KPK Bakal Analisa Laporan Abraham Samad terkait PSN PIK 2

JAKARTA – Komisi Pemberantasan Korupsi ( KPK ) menyatakan akan segera menganalisa laporan eks Ketua Lembaga Antirasuah Abraham Samad. Diketahui, Abraham Samad melaporkan dugaan korupsi Proyek Penting Nasional (PSN) pada kawasan Pantai Indah Kapuk (PIK) 2.
“Selanjutnya akan dijalankan verifikasi dan juga analisa ada tidaknya unsur-unsur dugaan perbuatan pidana korupsi kemudian apakah itu menjadi kewenangan KPK,” kata Juru Bicara KPK Tessa Mahardhika Sugiarto pada Gedung Merah Putih KPK, Hari Jumat (31/1/2025).
KPK menurut Tessa, mengapresiasi adanya laporan dari rakyat sipil. Menurutnya, adanya laporan yang disebutkan merupakan kepercayaan umum untuk KPK. “KPK terbuka terhadap setiap laporan ataupun informasi yang disampaikan oleh masyarakat,” ujarnya.
Sebelumnya, eks Ketua KPK Abraham Samad mendatangi Gedung Merah Putih KPK untuk menemui pimpinan Lembaga Antirasuah. Dalam kesempatan tersebut, Abraham Samad menghadirkan laporan perihal dugaan korupsi pada PSN PIK 2.
“Kebetulan kita menyebabkan laporannya juga yang telah dibuat oleh teman-teman koalisi yaitu dugaan korupsi ya yang dimaksud terjadi dalam proyek, proyeknya ya, saya katakan di area proyek strategis nasional PIK 2,” kata Samad di tempat Gedung Merah Putih KPK, Hari Jumat (31/1/2025).
Samad berharap, dengan adanya laporan ini KPK akan mendalami dugaan korupsi terkait penetapan PIK sebagai PSN. “Kita mengawasi pada dalamnya bahwa kuat dugaan telah lama terjadi perbuatan pidana korupsi di dalam di penetapannya sebagai proyek strategis nasional,” ujarnya.
Samad menduga, di penetapa PIK 2 sebagai PSN terdapat praktik kongkalikong, suap, hingga gratifikasi.
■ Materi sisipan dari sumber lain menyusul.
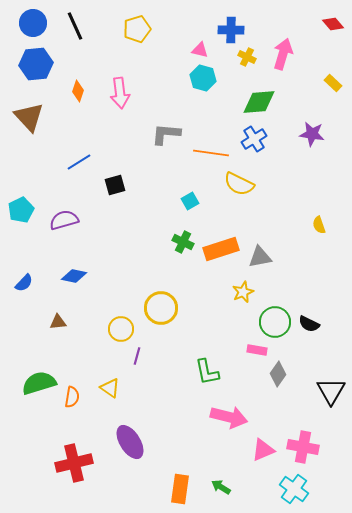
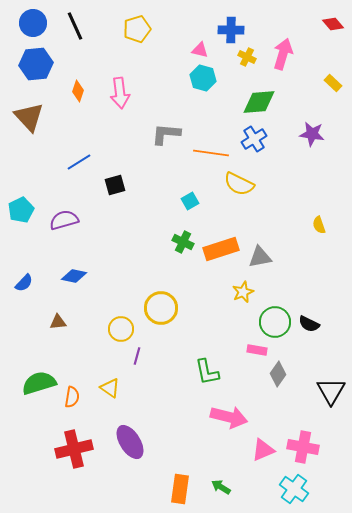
red cross at (74, 463): moved 14 px up
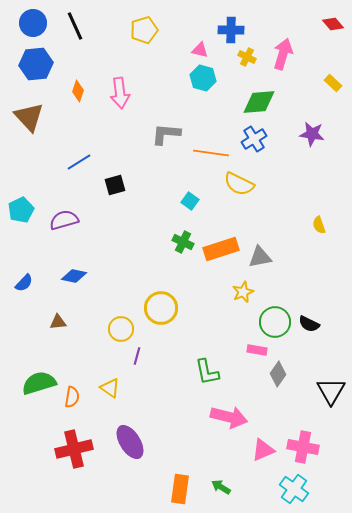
yellow pentagon at (137, 29): moved 7 px right, 1 px down
cyan square at (190, 201): rotated 24 degrees counterclockwise
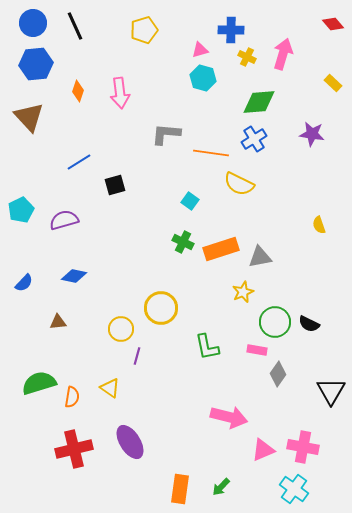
pink triangle at (200, 50): rotated 30 degrees counterclockwise
green L-shape at (207, 372): moved 25 px up
green arrow at (221, 487): rotated 78 degrees counterclockwise
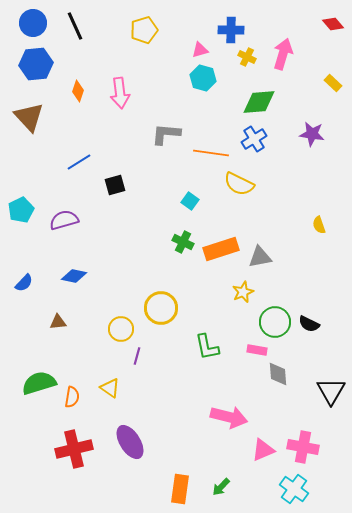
gray diamond at (278, 374): rotated 40 degrees counterclockwise
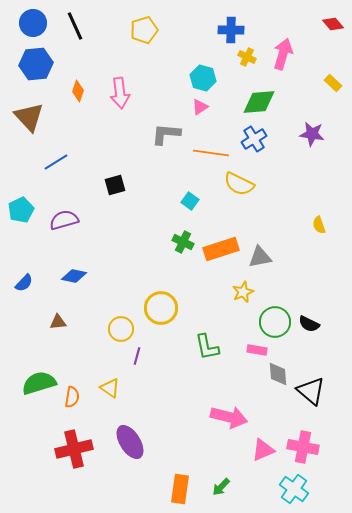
pink triangle at (200, 50): moved 57 px down; rotated 18 degrees counterclockwise
blue line at (79, 162): moved 23 px left
black triangle at (331, 391): moved 20 px left; rotated 20 degrees counterclockwise
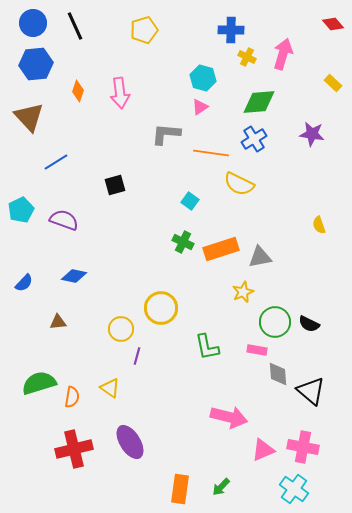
purple semicircle at (64, 220): rotated 36 degrees clockwise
Samad mendesak KPK untuk memanggil Bos Agung Sedayu Group Aguan terkait hal tersebut.
“Nama ini seolah-olah diciptakan mitos bahwa beliau tiada tersentuh oleh hukum, oleh akibat itu kita ingin memacu KPK supaya orang ini segera diperiksa. Tidak boleh ada seseorang secara individu mengatur negara ini,” ucapnya.
Beberapa aktivis yang digunakan menemani Abraham Samad ialah, mantan pimpinan M. Jasin, aktivis Said Didu, Ketua Penelitian lalu Advokasi Publik LBHAP PP Muhammadiyah Gufroni, Ketua Perhimpunan Bantuan Hukum kemudian Hak Asasi Manusia Indonesia (PBHI) Julius Ibrani, juga Ketua Indonesia Memanggil (IM57+) Institute Lakso Anindito.